Hermes-DB was originally designed just to output DDL, but when I started working with JPA, a system that requires a whole lot of scaffolding, it made sense to have one of the output "DDLs" be Java classes with JPA annotations.  Over the last few days, I've been making a new variety of output, Scala case classes designed to work with Play and therefore Anorm.  Anorm is very powerful, and gives you tools that "get out of your way", but doesn't have a lot when it comes to scaffolding.  I've poked around a bit, and it seems there was a scaffolding plugin for Play 1, but none exists for Play 2.  This little utility, is helping fill that gap for me.  It outputs Scala class and companion object definitions based on the database schema.

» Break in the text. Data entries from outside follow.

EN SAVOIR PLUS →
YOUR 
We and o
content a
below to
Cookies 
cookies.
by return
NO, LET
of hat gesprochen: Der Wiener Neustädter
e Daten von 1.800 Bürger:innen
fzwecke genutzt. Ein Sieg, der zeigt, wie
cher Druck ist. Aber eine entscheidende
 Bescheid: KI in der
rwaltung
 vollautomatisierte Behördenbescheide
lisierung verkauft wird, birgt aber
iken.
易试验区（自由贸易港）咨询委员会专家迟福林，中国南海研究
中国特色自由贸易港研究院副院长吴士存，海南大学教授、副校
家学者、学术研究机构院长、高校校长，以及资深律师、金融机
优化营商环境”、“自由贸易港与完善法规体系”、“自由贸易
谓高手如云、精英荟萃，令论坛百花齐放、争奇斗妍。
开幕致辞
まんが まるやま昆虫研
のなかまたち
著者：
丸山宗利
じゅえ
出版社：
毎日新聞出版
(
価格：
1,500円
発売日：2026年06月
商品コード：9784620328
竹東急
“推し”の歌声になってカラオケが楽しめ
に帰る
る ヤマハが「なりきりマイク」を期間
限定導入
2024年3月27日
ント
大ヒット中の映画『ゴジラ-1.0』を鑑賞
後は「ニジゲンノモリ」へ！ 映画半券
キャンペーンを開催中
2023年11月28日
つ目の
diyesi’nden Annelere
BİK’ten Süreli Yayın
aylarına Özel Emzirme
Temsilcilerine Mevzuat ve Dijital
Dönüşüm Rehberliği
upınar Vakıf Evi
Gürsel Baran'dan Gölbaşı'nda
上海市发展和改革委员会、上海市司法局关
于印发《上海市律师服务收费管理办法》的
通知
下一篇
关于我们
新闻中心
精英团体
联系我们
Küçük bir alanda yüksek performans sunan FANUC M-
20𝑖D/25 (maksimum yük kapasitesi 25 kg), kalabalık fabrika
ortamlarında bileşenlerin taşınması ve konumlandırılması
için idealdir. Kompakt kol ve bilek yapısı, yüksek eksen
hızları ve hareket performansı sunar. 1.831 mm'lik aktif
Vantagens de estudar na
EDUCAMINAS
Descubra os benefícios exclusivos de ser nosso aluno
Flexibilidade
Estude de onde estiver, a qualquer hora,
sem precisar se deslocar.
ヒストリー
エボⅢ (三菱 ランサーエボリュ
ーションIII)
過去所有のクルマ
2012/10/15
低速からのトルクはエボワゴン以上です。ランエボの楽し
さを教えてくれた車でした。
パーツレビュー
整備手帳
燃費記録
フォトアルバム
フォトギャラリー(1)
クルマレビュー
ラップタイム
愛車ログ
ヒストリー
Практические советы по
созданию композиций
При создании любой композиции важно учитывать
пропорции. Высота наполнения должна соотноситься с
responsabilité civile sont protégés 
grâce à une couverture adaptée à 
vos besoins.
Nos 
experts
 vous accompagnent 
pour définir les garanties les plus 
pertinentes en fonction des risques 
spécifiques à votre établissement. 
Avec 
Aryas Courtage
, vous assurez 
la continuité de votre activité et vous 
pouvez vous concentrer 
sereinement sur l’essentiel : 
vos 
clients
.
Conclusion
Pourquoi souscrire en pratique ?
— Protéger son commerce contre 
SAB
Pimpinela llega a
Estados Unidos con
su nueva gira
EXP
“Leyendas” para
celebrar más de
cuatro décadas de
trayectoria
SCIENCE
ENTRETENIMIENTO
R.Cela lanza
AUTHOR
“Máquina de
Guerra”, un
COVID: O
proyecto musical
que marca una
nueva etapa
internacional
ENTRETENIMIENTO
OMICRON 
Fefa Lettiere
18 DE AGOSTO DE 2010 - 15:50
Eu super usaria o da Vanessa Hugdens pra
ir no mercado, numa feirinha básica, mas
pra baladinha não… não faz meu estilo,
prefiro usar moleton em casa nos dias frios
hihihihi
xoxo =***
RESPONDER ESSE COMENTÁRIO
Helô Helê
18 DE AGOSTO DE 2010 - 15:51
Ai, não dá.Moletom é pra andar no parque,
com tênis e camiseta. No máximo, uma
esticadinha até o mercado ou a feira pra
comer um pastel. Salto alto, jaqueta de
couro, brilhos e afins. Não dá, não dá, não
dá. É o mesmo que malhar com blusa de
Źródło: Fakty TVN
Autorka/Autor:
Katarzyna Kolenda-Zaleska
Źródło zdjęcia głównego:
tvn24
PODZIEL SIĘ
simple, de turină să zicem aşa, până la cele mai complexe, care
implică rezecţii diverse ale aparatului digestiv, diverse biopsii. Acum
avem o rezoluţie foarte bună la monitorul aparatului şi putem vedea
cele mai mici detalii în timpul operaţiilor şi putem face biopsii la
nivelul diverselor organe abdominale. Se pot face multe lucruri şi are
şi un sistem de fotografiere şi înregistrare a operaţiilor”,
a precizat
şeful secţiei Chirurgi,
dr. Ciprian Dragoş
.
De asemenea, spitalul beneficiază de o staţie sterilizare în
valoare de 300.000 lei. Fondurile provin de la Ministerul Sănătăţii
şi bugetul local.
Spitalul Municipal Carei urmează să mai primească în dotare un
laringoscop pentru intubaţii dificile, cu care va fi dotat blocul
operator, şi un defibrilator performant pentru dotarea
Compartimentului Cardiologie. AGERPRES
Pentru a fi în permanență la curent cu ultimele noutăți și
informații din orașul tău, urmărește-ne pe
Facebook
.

The EVE Online database comes out of the box with about 75 tables.  75 tables that I'd rather not have to manually create mappings for for model classes.  This little utility made my life much easier.  A bit cheer for code generation tools!


It is open source of course, and can be found on gitorious with the git URL: git@gitorious.org:export4pg/export4pg.git


Please note that some of this code is very very old, and it's worked for probably close to a decade so some of it is a bit ancient in both understanding and coding style.  It is however, very useful, and possibly one of the pieces of code I've written that's still in usage and not broken from constant tinkering!